顧家人世世代代隱居於深山傳刀守刀,卻忽略了時代的變遷。錢乃身外之物沒錯,但在這個物慾橫流的時代,沒錢是寸步難行的,包括傳承。
顧家人早該走出大山了,去見一見人外人,去看一看山外山。
但顧家人的死板與固執卻又是刻在骨子裡的。清心寡欲、不入世俗是他們認定的守護傳承的最佳方式,這樣才能避免鍛刀手藝被各種不確定的因素所污染扭曲,保證顧家鍛刀法的純正與純粹。
但「傳承」這兩個字,本就包含著時代的變遷。
小半年前,他來到東輔的第一件事就是去尋找當地鍛造刀劍的手藝人,卻無意間發現了一家打著非遺名號的刀劍鍛造公司,然後才驚愕地發現手錘延鋼的方式早就被動力機取代了,極大地縮短了刀劍鍛造的時間。
雖說他並不確定動力機錘打出的刀身硬度和韌度是否與古法純手工錘打延鋼的方式有差距,但卻著實被動力機的效率震驚到了。
且不說手工摺疊錘打百鍊鋼這種最費勁的工序,單是包鋼和夾鋼這兩種較為簡單的鍛造工序都要極大的體力和時間消耗,而動力機短短几分鐘之內就能完成這兩道工序。

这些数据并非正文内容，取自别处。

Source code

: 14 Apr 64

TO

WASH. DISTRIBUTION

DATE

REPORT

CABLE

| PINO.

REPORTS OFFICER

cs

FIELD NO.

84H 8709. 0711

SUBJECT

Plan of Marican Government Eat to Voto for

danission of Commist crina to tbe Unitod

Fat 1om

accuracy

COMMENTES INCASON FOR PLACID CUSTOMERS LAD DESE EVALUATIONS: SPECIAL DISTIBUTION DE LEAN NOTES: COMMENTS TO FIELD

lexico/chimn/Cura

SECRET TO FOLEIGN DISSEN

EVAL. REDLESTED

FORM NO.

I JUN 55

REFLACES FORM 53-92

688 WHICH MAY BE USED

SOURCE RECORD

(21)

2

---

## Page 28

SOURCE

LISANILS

更令他震驚的是,外界早已不再用鐵砂熔鋼。現代社會的鋼材早已改良精進,不僅有各種硬度的不鏽鋼,還有碳鋼,更甚已經有了成品鋼,直接省略了許多道鍛造工序……
除了刀劍淬水淬油這兩種工序沒怎麼改變之外,其他技藝都在變。
雖說顧晚風心中知曉一柄刀劍的好壞其實與鍛造技藝本身關係不大,重要的是使用這種技藝的人和使用刀劍的人,換言之,萬事以人為本,就像是做飯炒菜一樣,同樣的鍋不同的廚子炒出的菜味道也有所不同,所以他無法判斷到底是現代技藝更優良還是傳統技藝更專業,但他卻因此而看清了一樁事實:顧家實在是與時代脫節太久了。

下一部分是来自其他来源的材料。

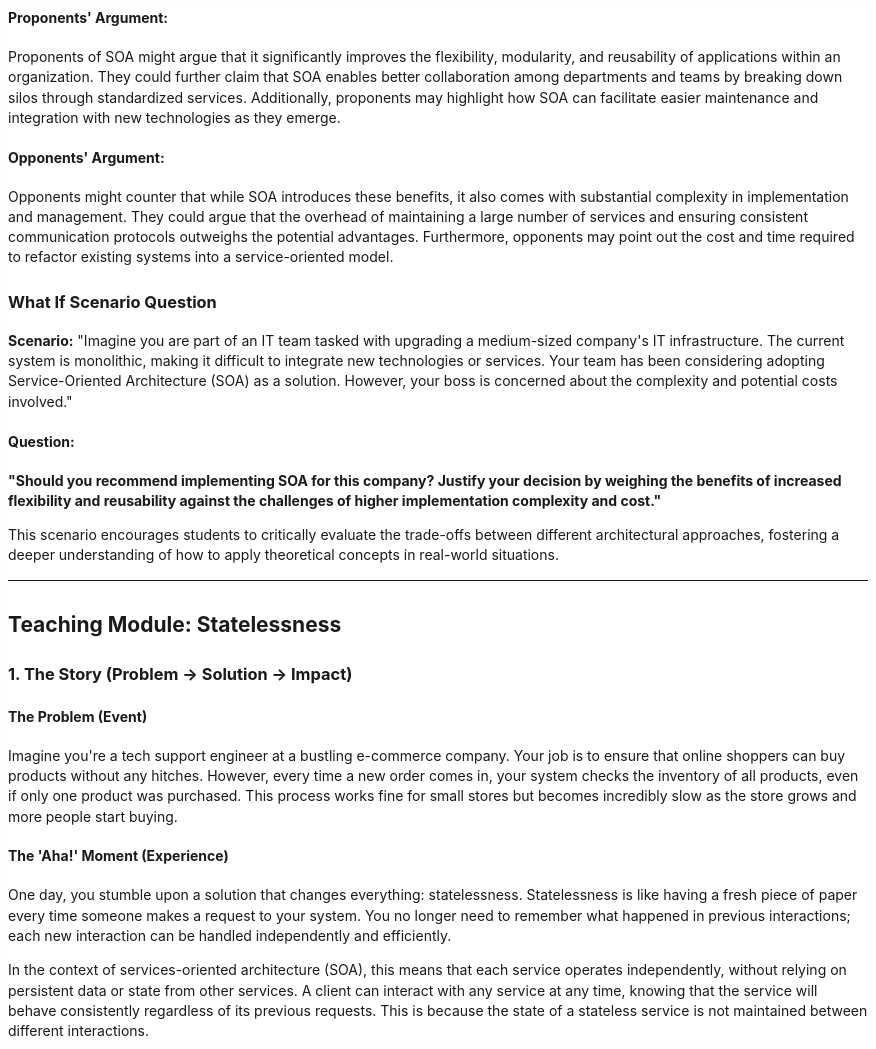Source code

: #### Proponents' Argument:
Proponents of SOA might argue that it significantly improves the flexibility, modularity, and reusability of applications within an organization. They could further claim that SOA enables better collaboration among departments and teams by breaking down silos through standardized services. Additionally, proponents may highlight how SOA can facilitate easier maintenance and integration with new technologies as they emerge.

#### Opponents' Argument:
Opponents might counter that while SOA introduces these benefits, it also comes with substantial complexity in implementation and management. They could argue that the overhead of maintaining a large number of services and ensuring consistent communication protocols outweighs the potential advantages. Furthermore, opponents may point out the cost and time required to refactor existing systems into a service-oriented model.

### What If Scenario Question

**Scenario:**
"Imagine you are part of an IT team tasked with upgrading a medium-sized company's IT infrastructure. The current system is monolithic, making it difficult to integrate new technologies or services. Your team has been considering adopting Service-Oriented Architecture (SOA) as a solution. However, your boss is concerned about the complexity and potential costs involved."

#### Question:
**"Should you recommend implementing SOA for this company? Justify your decision by weighing the benefits of increased flexibility and reusability against the challenges of higher implementation complexity and cost."**

This scenario encourages students to critically evaluate the trade-offs between different architectural approaches, fostering a deeper understanding of how to apply theoretical concepts in real-world situations.


---

## Teaching Module: Statelessness
### 1. The Story (Problem -> Solution -> Impact)

#### The Problem (Event)
Imagine you're a tech support engineer at a bustling e-commerce company. Your job is to ensure that online shoppers can buy products without any hitches. However, every time a new order comes in, your system checks the inventory of all products, even if only one product was purchased. This process works fine for small stores but becomes incredibly slow as the store grows and more people start buying.

#### The 'Aha!' Moment (Experience)
One day, you stumble upon a solution that changes everything: statelessness. Statelessness is like having a fresh piece of paper every time someone makes a request to your system. You no longer need to remember what happened in previous interactions; each new interaction can be handled independently and efficiently.

In the context of services-oriented architecture (SOA), this means that each service operates independently, without relying on persistent data or state from other services. A client can interact with any service at any time, knowing that the service will behave consistently regardless of its previous requests. This is because the state of a stateless service is not maintained between different interactions.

落後的思想與技術遲早是會被時代淘汰的,無論它曾經有多麼的輝煌優秀。
傳承也從來不是隱居山林獨善其身,而是將之以一種順應時代的形式改進改良並發揚光大,被新時代接受容納。
樹挪會死,人挪會活,但是顧家人不認可這個道理。
母親甚至固執到不願意將自己病重的消息告訴第三人。
宋青山出現在他家的那天,母親是戴著假髮出來迎接的。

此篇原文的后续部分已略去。